L’Union Européenne et les états-Unis ont entamé un cycle de négociations en vue d’adopter un accord transatlantique sur le commerce et l’investissement dit aussi TAFTA. Ce traité devrait aboutir fin 2014 à la création d’un vaste espace économique dérégulé représentant 50% du PIB mondial. Ce traité serait l’un des plus grands accords jamais conclu et entraînerait, à en croire le mandat de négociation de la Commission européenne « le plus haut niveau de libéralisation tel qu’il existe dans les accords existants » tout en poussant à son paroxysme une concurrence dite « libre et non faussée ».

Ce traité amorce une nouvelle phase d’ouverture des marchés par la réduction des normes sociales, écologiques sanitaires et financières; il aurait d’énormes conséquences sur l’agriculture, la santé, l’énergie et les politiques de lutte contre le changement climatique.

Cet accord est un moyen pour les multinationales de contourner, voire contester juridiquement des décisions politiques qui entravent leur expansion.

Cet accord, tout comme l’accord non encore finalisé AECG (accord économique et commercial global) avec le Canada est négocié en toute opacité et exclu de fait la société civile alors même que les groupes privés ont un accès direct aux négociations. La Commission européenne a ainsi organisé 130 réunions en amont de cette négociation; 93% d’entre elles avec des multinationales !

Les deux principaux partis politiques (PS et UMP) se sont pour l’instant exprimés en faveur de ce traité transatlantique.

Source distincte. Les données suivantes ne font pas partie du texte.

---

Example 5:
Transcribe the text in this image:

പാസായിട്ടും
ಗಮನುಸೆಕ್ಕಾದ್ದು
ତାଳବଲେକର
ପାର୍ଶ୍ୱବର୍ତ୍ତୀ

Cet accord prévoit l’intégration d’un mécanisme juridique qui donne le droit à une multinationale de poursuivre, au sein d’un tribunal d’arbitrage privé, un État signataire dont la politique aurait un effet négatif sur les activités de l’entreprise.

Ce tribunal arbitral disposerait du pouvoir inouï d’invalider des lois nationales ou des réglementations locales au seul motif qu’elles constituent des obstacles aux sacrosaintes «lois» du commerce et pourrait également faire payer aux États, des amendes directement prélevées sur le trésor public. Ce mécanisme constitue une réelle atteinte à la souveraineté des peuples et à la démocratie.

À titre d’exemple, plusieurs traités de libre-échange ont déjà inclus ce mécanisme et il existe de nombreux cas de poursuites d’un État par une multinationale : l’entreprise Lone Pine, dont le siège est au Canada, a porté plainte via sa filiale des USA et a exigé 250 millions de dollars à la suite de l’adoption d’un moratoire sur l’exploitation des gaz de schiste adopté par le Québec.

Aux États-Unis, plus de 400 millions de dollars ont été versés aux multinationales en compensation de mesures prises par l’État Fédéral pour encadrer les produits toxiques, l’exploitation de l’eau du sous-sol ou du bois.

Extraits de la campagne « Stop TAFTA » menée par l’association Agir pour l’environnement en avril 2014.